News from the Munich gastronomic scene – Munich

After almost three weeks of break, which was more of a renovation than a vacation, Jürgen Wolfsgruber and his team are starting Sparkling Bistro in the Amalienpassage into the new season. The biggest change in the guest room can be smelled and heard: the walls were lined with pine wood sticks, and the sheep’s wool behind them dampens the sound. “I want it to be homely and touch the guest on an emotional level,” explains Wolfsgruber.

His new menu is based on the motto “Back To The Roots”. He wants to cook again the way he used to: no stiff chichi, no à la carte. He prefers to put together a menu every day depending on what is available on the market, “fairly calculated and with everything that is in season and of top quality.” The star chef believes that many of his colleagues have forgotten how to calculate.

The large menu in the evening with six “Gustostückerln”, as the Austrians call their courses, costs 187 euros. The menu card reveals which product is at the center of each plate with just one keyword per course. You can expect truffles, porcini mushrooms or venison soon. The lunch menu for 85 euros, which has been offered on Fridays and Saturdays for the last few months, will also be continued (Sparkling Bistro, Amalienstraße 89, Wednesday to Saturday from 6 p.m., Friday and Saturday also from 12 p.m. to 3 p.m., telephone 089/46138267).

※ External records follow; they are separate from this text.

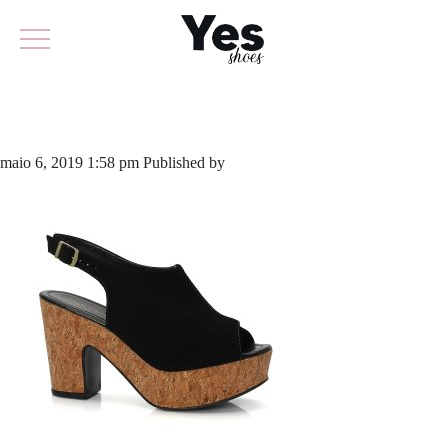
631-4051
maio 6, 2019 1:58 pm
Published by
odirlon
Leave your thoughts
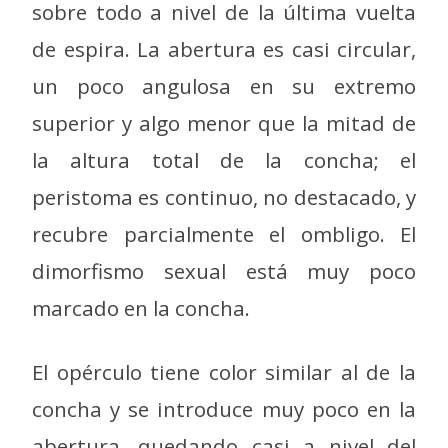
sobre todo a nivel de la última vuelta
de espira. La abertura es casi circular,
un poco angulosa en su extremo
superior y algo menor que la mitad de
la altura total de la concha; el
peristoma es continuo, no destacado, y
recubre parcialmente el ombligo. El
dimorfismo sexual está muy poco
marcado en la concha.
El opérculo tiene color similar al de la
concha y se introduce muy poco en la
abertura, quedando casi a nivel del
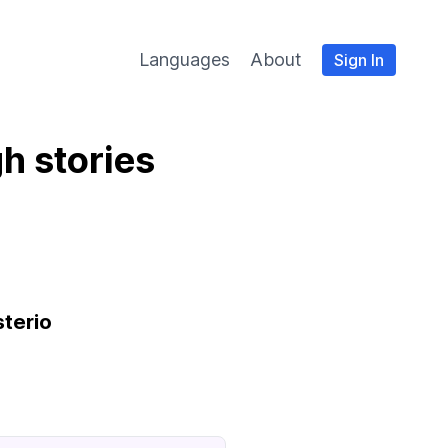
Languages
About
Sign In
h stories
sterio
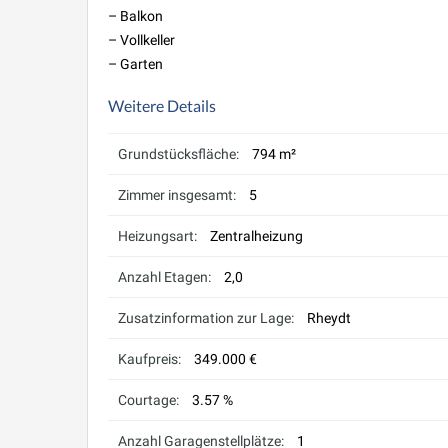
– Balkon
– Vollkeller
– Garten
Weitere Details
Grundstücksfläche:
794 m²
Zimmer insgesamt:
5
Heizungsart:
Zentralheizung
Anzahl Etagen:
2,0
Zusatzinformation zur Lage:
Rheydt
Kaufpreis:
349.000 €
Courtage:
3.57 %
Anzahl Garagenstellplätze:
1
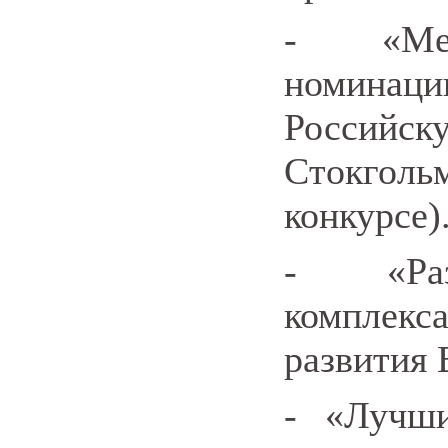
- «Меж
номина
Росси
Стокгол
конкурсе)
- «Разв
комплекс
развития 
- «Лучш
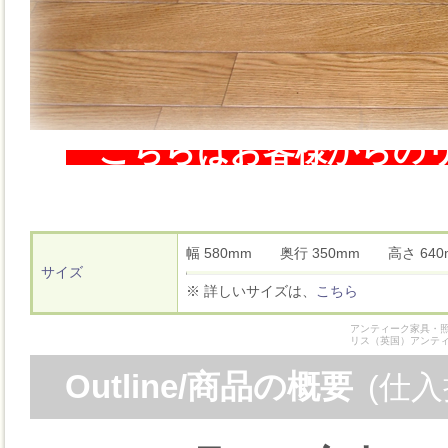
こちらはお客様からのリ
幅 580mm 奥行 350mm 高さ 6
サイズ
※ 詳しいサイズは、
こちら
アンティーク家具・照
リス（英国）アンテ
Outline/商品の概要
(仕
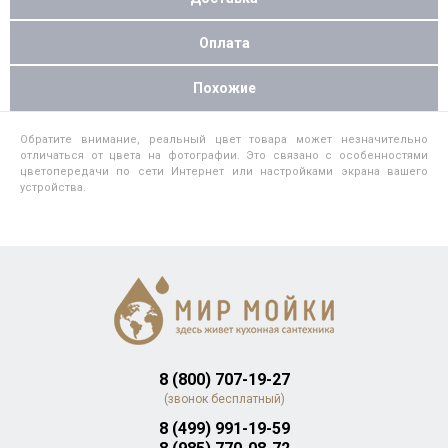
Оплата
Похожие
Обратите внимание, реальный цвет товара может незначительно
отличаться от цвета на фотографии. Это связано с особенностями
цветопередачи по сети Интернет или настройками экрана вашего
устройства.
8 (800) 707-19-27
(звонок бесплатный)
8 (499) 991-19-59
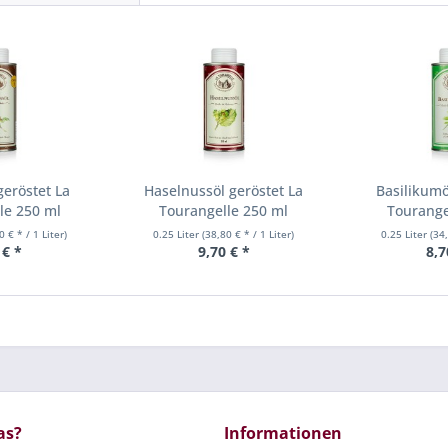
eröstet La
Haselnussöl geröstet La
Basilikumö
le 250 ml
Tourangelle 250 ml
Tourange
0 € * / 1 Liter)
0.25 Liter
(38,80 € * / 1 Liter)
0.25 Liter
(34,
 € *
9,70 € *
8,7
as?
Informationen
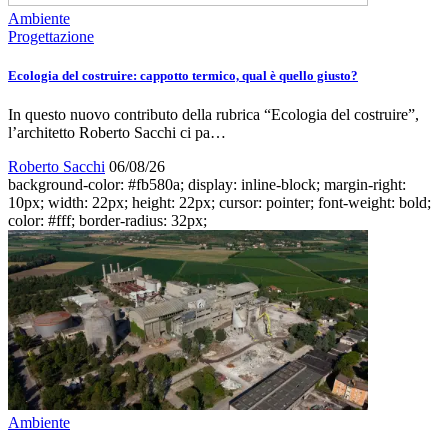
Ambiente
Progettazione
Ecologia del costruire: cappotto termico, qual è quello giusto?
In questo nuovo contributo della rubrica “Ecologia del costruire”,
l’architetto Roberto Sacchi ci pa…
Roberto Sacchi
06/08/26
background-color: #fb580a; display: inline-block; margin-right:
10px; width: 22px; height: 22px; cursor: pointer; font-weight: bold;
color: #fff; border-radius: 32px;
Ambiente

Something is stirring in Department Six Viktualienmarkt. A month ago, a new dealer with baklava from Istanbul moved in there, and now he’s celebrating Hungarian delicatessen stand Szia Szia opening under the same tent roof. The operators Peter Pazmandi and Vincent Sauter are well-known faces in the gastronomy scene. Pazmandi, for example, runs the Cucurucu Bar at the main train station and is himself a native Hungarian. Sauter has helped design many kitchens, from the Orania in Berlin to the Elmau Castle to the Louis Hotel in Munich. In the former Paprikahaus he now wants to creatively interpret traditional Hungarian cuisine. Pastrami, scallops or asparagus sometimes end up on his langos (Szia Szia, Viktualienmarkt 3, Monday to Saturday 12 p.m. to 6 p.m.).

Also for the new one Hämmelmann’s Bar Two experienced gastro colleagues have joined forces in the Gärtnerplatzviertel. Dominik Hämmelmann worked for a long time as a bartender for Robinson Kuhlmann in his bar of the same name on Gärtnerplatz. In his own little bar, he now serves his own creations such as the “Smokey Arroyo” with mezcal, grapefruit and homemade rosemary syrup and bar snacks, including what he calls a “fancy” version of Hawaiian toast (Hämmelmann’s Bar, Baaderstraße 16, daily from 5 p.m. to 1 a.m., www.haemmelmannbar.com).